- Information given:
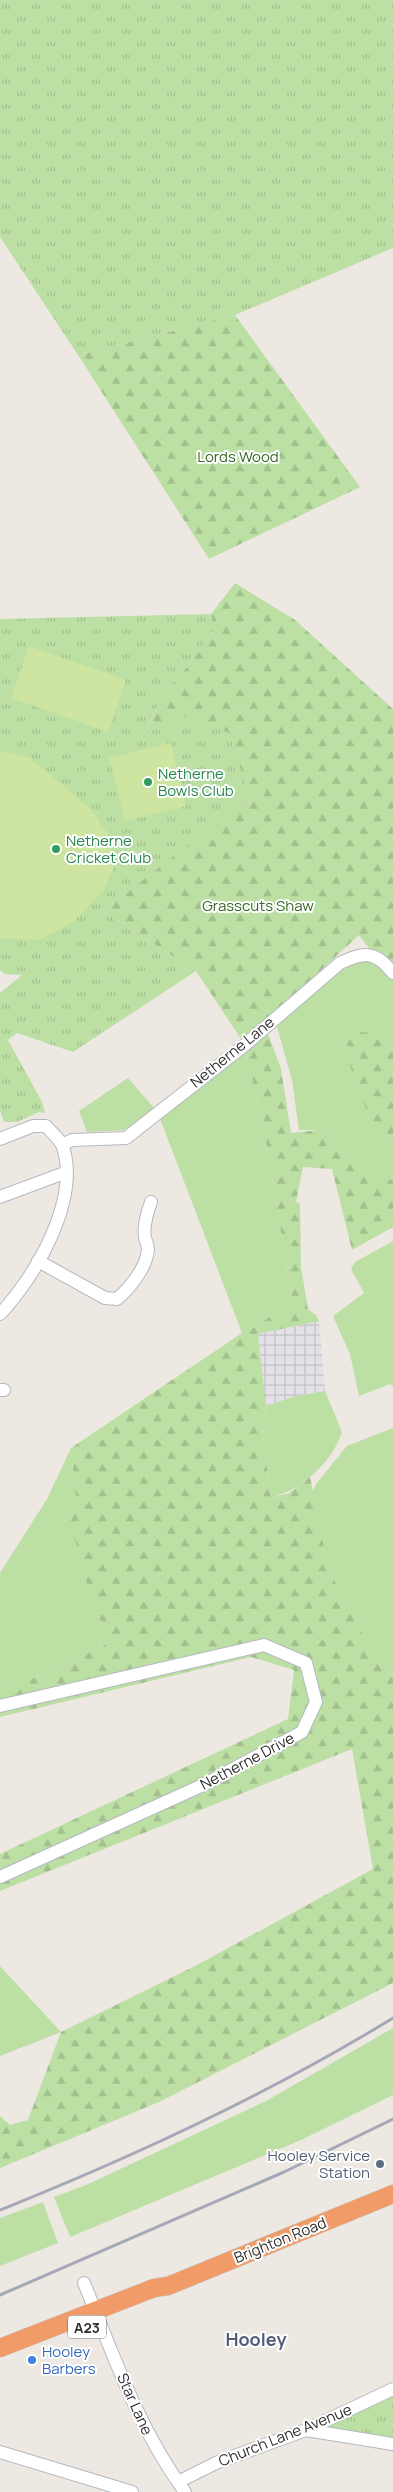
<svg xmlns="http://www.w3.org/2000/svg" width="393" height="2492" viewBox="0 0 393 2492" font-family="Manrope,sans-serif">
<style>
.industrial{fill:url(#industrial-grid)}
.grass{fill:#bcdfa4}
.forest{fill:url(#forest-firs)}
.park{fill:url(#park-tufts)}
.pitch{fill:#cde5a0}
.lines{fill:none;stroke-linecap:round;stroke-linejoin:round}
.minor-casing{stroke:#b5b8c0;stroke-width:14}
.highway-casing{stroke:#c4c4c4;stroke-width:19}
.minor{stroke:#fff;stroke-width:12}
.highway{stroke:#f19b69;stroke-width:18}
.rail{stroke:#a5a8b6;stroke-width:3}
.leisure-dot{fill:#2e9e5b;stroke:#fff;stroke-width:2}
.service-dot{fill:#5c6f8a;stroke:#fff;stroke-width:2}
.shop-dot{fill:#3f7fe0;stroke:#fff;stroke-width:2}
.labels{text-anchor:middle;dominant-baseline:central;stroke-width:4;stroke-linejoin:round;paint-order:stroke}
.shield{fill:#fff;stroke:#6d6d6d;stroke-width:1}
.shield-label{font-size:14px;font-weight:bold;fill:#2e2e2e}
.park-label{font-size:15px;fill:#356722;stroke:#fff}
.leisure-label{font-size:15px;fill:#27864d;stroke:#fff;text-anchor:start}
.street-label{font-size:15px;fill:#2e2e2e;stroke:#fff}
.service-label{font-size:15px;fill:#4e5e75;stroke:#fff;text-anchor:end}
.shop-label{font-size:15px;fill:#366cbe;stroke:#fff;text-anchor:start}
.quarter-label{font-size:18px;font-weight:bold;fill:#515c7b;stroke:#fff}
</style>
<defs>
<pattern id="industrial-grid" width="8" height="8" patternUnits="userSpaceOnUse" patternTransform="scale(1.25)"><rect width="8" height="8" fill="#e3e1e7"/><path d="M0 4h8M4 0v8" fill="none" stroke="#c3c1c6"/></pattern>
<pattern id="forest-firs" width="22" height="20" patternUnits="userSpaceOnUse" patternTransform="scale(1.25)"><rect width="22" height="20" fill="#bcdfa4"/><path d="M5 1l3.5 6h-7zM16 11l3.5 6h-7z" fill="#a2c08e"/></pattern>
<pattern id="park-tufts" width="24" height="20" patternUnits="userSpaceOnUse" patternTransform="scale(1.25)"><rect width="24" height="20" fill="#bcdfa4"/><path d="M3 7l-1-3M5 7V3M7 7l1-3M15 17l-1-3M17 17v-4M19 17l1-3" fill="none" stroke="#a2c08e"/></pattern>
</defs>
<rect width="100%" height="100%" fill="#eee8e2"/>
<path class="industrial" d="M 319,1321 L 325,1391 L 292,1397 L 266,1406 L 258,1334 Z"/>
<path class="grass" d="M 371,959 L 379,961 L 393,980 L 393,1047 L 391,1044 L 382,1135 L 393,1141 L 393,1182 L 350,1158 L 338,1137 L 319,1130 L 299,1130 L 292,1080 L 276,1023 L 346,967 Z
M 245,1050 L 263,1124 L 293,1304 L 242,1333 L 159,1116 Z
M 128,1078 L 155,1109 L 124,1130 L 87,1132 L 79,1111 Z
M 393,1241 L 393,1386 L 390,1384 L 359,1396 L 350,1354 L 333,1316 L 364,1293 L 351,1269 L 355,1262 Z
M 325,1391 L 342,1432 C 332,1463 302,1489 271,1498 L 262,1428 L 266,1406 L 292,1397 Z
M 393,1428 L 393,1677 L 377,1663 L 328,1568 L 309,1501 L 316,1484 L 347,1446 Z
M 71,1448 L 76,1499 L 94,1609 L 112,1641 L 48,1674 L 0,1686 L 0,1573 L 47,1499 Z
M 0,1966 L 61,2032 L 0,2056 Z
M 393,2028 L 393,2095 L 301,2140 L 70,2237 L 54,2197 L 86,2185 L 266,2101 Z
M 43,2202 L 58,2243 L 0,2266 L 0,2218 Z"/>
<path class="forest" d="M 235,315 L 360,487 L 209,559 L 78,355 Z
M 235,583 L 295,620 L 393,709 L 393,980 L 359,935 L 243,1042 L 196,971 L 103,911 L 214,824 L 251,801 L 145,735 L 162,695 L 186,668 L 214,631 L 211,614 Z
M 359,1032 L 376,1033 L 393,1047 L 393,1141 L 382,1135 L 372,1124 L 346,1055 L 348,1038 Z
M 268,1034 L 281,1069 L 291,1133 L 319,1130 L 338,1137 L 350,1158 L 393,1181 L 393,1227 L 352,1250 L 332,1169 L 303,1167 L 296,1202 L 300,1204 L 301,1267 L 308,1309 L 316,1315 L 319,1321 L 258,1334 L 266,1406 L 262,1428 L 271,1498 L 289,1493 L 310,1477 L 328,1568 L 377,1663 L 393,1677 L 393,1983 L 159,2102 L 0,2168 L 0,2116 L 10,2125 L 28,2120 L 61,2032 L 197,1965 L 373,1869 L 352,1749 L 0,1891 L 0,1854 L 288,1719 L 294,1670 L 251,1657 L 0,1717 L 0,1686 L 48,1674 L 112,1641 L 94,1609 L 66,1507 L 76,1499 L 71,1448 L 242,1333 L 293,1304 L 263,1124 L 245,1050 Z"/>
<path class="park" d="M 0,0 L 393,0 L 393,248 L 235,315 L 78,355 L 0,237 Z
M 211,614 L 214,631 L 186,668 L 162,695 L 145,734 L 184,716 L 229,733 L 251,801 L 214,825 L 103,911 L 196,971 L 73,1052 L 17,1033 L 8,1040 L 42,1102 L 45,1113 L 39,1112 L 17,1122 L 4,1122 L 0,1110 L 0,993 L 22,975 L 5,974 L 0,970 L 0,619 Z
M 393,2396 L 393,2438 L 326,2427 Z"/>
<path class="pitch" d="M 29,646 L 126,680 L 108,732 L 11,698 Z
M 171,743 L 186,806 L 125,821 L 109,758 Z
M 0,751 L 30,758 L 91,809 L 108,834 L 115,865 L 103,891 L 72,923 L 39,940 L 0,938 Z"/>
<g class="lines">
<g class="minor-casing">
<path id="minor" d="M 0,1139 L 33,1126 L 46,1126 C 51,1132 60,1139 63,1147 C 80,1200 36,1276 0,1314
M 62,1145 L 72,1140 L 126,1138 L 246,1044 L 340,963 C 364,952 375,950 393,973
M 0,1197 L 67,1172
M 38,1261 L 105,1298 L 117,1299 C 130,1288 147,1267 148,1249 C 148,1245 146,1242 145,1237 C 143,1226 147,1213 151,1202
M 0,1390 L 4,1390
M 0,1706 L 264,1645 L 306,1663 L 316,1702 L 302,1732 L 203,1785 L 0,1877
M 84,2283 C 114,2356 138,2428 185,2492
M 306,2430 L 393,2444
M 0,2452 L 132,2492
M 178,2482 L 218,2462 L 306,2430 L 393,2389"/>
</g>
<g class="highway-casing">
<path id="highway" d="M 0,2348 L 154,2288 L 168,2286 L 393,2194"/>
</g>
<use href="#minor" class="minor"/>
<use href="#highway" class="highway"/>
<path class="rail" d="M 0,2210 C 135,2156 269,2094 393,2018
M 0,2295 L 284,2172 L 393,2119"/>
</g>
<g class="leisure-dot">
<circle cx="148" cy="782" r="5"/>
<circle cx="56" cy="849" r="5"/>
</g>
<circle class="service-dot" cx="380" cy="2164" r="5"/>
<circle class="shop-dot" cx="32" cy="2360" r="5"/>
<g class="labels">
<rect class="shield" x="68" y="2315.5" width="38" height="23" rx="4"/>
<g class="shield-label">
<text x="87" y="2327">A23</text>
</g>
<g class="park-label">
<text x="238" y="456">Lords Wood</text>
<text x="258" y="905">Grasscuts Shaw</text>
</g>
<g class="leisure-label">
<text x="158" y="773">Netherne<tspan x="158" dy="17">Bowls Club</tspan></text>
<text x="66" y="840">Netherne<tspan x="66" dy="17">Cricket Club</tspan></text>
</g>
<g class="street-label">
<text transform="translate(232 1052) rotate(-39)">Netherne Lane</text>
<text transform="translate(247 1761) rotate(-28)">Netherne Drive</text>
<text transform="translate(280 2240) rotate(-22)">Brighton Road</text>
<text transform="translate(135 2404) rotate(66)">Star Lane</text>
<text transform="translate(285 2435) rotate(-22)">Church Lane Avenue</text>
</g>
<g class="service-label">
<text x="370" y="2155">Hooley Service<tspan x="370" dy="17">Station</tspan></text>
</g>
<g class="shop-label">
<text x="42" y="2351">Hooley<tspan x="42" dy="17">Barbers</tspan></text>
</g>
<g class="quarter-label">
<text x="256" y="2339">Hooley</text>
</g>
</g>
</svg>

- Work request: Extract each line holding the word "lines" from the records.

- Task output:
.lines{fill:none;stroke-linecap:round;stroke-linejoin:round}
<g class="lines">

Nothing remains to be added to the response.